**WHAT YOU ARE ASKED TO DO:** Please reproduce the text of the entries below from the line containing "A LIRE AUSSI" through the line containing "et de sa résilience, se", including both of those lines and nothing outside them.

**GIVEN DATA:**
== Segment start ==
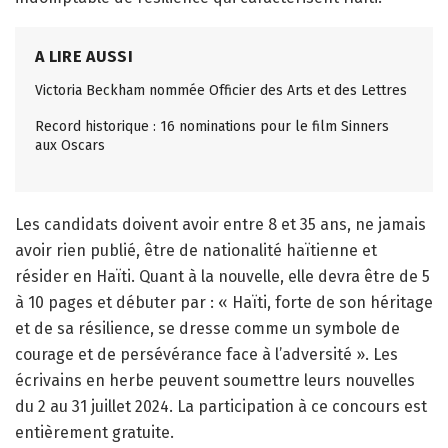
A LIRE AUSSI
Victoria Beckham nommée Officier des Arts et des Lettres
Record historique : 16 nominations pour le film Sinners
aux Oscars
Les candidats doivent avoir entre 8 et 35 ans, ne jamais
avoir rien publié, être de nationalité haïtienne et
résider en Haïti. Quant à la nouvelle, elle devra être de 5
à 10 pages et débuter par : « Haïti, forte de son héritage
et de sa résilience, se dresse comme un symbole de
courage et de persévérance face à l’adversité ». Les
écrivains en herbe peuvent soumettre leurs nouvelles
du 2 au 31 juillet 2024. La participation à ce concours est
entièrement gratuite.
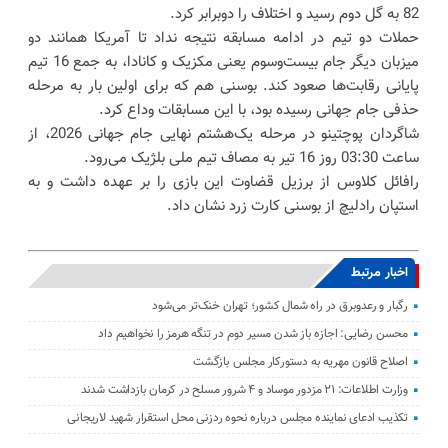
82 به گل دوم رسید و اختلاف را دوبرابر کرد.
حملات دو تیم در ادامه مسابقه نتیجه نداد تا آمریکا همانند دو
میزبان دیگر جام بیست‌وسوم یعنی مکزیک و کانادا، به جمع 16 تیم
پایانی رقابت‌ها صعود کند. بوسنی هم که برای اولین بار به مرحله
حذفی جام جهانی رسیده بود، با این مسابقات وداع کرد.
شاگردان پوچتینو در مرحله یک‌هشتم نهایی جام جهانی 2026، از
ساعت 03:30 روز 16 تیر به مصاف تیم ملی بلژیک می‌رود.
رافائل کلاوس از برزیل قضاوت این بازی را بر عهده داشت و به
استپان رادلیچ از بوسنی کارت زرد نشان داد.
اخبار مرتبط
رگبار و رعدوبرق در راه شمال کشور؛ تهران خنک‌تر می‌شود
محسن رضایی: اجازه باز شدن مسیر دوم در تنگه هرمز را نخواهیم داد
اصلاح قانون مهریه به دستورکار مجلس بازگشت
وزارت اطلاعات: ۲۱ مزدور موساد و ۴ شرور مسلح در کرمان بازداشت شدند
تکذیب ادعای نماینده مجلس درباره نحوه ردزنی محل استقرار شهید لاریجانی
== Segment end ==
== Segment start ==
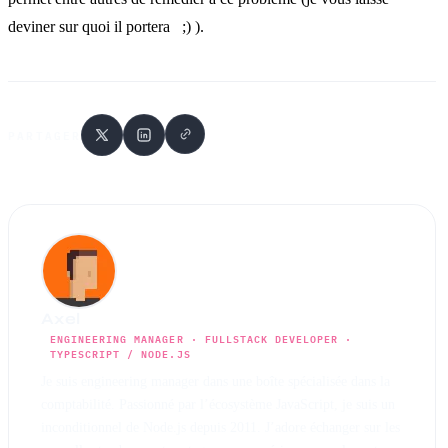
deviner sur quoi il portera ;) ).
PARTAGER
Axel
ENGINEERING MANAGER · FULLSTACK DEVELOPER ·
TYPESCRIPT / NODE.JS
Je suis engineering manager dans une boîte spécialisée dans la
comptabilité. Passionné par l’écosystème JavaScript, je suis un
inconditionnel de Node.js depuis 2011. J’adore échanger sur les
== Segment end ==
**ANSWER TO THIS TASK:**
A LIRE AUSSI
Victoria Beckham nommée Officier des Arts et des Lettres
Record historique : 16 nominations pour le film Sinners
aux Oscars
Les candidats doivent avoir entre 8 et 35 ans, ne jamais
avoir rien publié, être de nationalité haïtienne et
résider en Haïti. Quant à la nouvelle, elle devra être de 5
à 10 pages et débuter par : « Haïti, forte de son héritage
et de sa résilience, se dresse comme un symbole de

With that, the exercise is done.